A lesser known story is about how tea played a more direct role in the feminist movement, in the late 19th and early 20th centuries. Coffee houses were seen as more masculine spaces and here is where the tearooms came into play. Run by women, they served tea and food. It was mostly frequented by women, and soon, these tea rooms became meeting places for the suffragette movement. This was true of England and also America. There were ‘pink teas’ which was the name given to political gatherings, ‘suffrage teas’ which were events organised by suffragist Alva Vanderbilt Belmont on her lawns, and ‘Equality Tea’ a Californian tea brand available as English Breakfast, Ceylon, Gunpowder Green, Hyson and Oolong.

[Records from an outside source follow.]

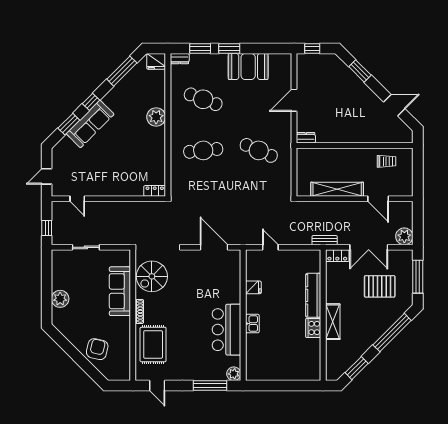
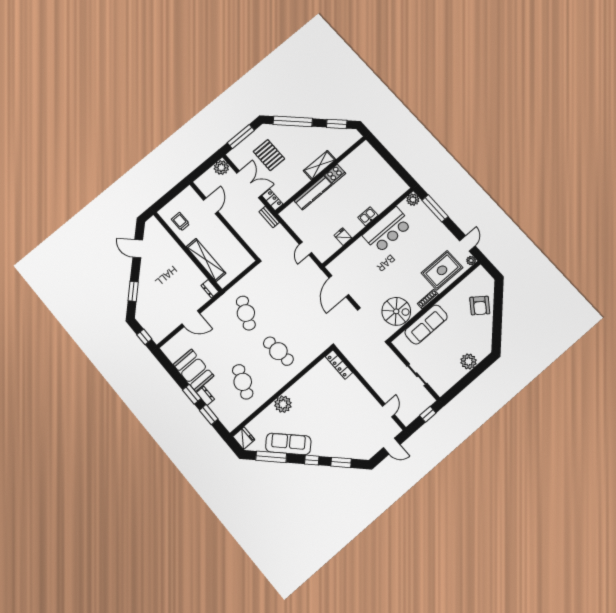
dresser: (180, 59) -> (205, 396), moved
sofa: (90, 124) -> (288, 444), moved
shelving: (337, 189) -> (206, 260), moved
locker: (155, 191) -> (339, 364), width x1.53
armchair: (97, 349) -> (480, 306), turned -66
plant: (140, 376) -> (471, 261), added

In Los Angeles, Mrs R.L. Craig promoted a Votes-for-Women tea as a fundraiser. The suffragists won, when women earned unconditional voting rights in both the US (1920) and the UK (1928).

Tea continues to make an appearance even today, as a symbol of dissent. The Chinese dissident artist Ai Weiwei’s A Ton Of Tea is a ton of pu’er (Chinese fermented tea) compressed into a large cube, and his Teahouse is made of compressed pu’er set on a lawn of loose tea are works of art. These were displayed in galleries, including the Royal Academy, London. 


In India, tea brands have used the product to run awareness campaigns, like the one that called on people to cast their vote responsibly.


Last year, pro-democracy, pro-human rights movement gained momentum in southeast Asia. Representing Taiwan, Myanmar, Thailand, Hong Kong, it gained the name, the Milk Tea Alliance, an opposition to the communist regime, led by China, whose tea culture is dominated by green tea.



Sometimes symbolic, sometimes a catalyst, tea features ever so often in history. And sometimes, its role seems to be to simply to fulfil its function as a beverage. We saw this in 2019, as protests against the Citizenship Amendment Act began in New Delhi. Many women carried placards that read, “Join us for tea.” It was an invitation to the prime minister to meet them, to dialogue and listen over a cup of chai. Perhaps it’s in its simplicity and ordinariness lies tea’s greatest significance.

 

Aravinda Anantharaman is a writer, columnist and partner at Copac Media. 
Tea is her preferred choice of beverage and a source of inspiration for many of her stories.